§ **ESTRATTO FORNITO**:
Dal complesso della normativa in esame è agevole ricavare quali diritti la legge intende assicurare al concepito: il diritto alla vita (art. 14, primo comma), il diritto all’integrità fisica che non può essere lesa da pratiche di sperimentazione o dal congelamento (art. 13, primo e secondo comma, e art. 14, primo e terzo comma), il diritto ad essere curato (art. 13, secondo comma e terzo comma lettera b), e art. 14, quinto comma), il diritto alla propria integrità genetica, con il divieto di tecniche di manipolazione o procedimenti artificiali diretti ad alterarne il proprio patrimonio genetico (art. 13, terzo comma, lettera b), il diritto ad essere concepito con i gameti dell’uomo e della donna che saranno i suoi genitori, quindi ad essere figlio genetico dei suoi genitori (art. 4, terzo comma), il diritto ad essere trasferito nel corpo della madre per avere una chance di svilupparsi e nascere (art. 14, secondo e terzo comma).
In caso di accoglimento dell’istanza, i Giuristi per la Vita hanno indicato al Presidente della Corte Costituzionale, come possibile curatore speciale dei nove embrioni interessati al giudizio, il Prof. Dr. Giuseppe Noia, docente di medicina prenatale presso l’Università Cattolica del Sacro Cuore di Roma, e Presidente dell’A.I.G.O.C.

§ **CONSEGNA**: Per favore, estrai dal brano sui diritti del concepito il passo che inizia con «In caso di accoglimento» e termina con «e Presidente dell’A.I.G.O.C.».

§ **DATI DISPONIBILI**:

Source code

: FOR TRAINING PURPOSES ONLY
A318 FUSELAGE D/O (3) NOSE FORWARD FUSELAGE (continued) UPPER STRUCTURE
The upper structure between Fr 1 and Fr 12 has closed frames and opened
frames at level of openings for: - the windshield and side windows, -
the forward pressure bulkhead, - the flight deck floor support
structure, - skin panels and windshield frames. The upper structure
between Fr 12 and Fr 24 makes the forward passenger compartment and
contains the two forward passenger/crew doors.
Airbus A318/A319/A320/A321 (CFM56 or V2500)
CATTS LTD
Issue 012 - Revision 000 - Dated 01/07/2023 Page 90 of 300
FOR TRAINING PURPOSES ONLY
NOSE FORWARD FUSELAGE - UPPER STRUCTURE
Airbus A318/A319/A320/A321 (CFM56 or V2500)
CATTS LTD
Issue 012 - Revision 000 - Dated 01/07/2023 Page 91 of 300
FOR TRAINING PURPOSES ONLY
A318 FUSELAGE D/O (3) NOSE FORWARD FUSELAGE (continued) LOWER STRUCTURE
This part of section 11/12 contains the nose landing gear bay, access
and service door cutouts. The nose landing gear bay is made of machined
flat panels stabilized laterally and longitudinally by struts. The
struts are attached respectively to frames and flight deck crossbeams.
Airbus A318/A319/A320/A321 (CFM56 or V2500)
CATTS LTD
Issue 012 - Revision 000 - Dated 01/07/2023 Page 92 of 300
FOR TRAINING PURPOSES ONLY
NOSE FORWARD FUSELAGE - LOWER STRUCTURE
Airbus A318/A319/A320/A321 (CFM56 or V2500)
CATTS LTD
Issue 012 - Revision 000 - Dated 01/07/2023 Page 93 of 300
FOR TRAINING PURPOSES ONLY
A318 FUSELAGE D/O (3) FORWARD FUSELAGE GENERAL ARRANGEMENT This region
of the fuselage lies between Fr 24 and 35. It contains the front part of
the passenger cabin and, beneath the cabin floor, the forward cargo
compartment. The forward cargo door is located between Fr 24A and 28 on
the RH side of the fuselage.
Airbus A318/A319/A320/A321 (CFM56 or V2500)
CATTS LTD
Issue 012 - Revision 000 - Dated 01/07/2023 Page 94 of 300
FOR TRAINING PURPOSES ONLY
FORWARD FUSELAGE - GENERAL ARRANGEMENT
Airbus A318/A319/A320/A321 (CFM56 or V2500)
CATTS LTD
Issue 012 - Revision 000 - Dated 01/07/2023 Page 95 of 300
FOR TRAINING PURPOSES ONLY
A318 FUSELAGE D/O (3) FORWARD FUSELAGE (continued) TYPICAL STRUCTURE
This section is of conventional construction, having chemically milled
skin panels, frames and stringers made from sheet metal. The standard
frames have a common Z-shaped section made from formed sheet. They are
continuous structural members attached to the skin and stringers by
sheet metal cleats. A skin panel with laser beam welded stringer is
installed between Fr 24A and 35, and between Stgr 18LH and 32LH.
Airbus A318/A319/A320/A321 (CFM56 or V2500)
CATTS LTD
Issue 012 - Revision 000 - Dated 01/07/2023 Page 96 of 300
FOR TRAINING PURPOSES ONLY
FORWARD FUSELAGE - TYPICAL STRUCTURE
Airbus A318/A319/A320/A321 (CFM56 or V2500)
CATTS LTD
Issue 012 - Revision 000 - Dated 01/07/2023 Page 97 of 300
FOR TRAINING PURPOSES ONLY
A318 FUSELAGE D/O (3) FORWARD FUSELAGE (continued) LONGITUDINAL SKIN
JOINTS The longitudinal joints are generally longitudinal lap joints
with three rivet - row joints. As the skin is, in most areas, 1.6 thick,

§ **ESERCIZIO SVOLTO**:
In caso di accoglimento dell’istanza, i Giuristi per la Vita hanno indicato al Presidente della Corte Costituzionale, come possibile curatore speciale dei nove embrioni interessati al giudizio, il Prof. Dr. Giuseppe Noia, docente di medicina prenatale presso l’Università Cattolica del Sacro Cuore di Roma, e Presidente dell’A.I.G.O.C.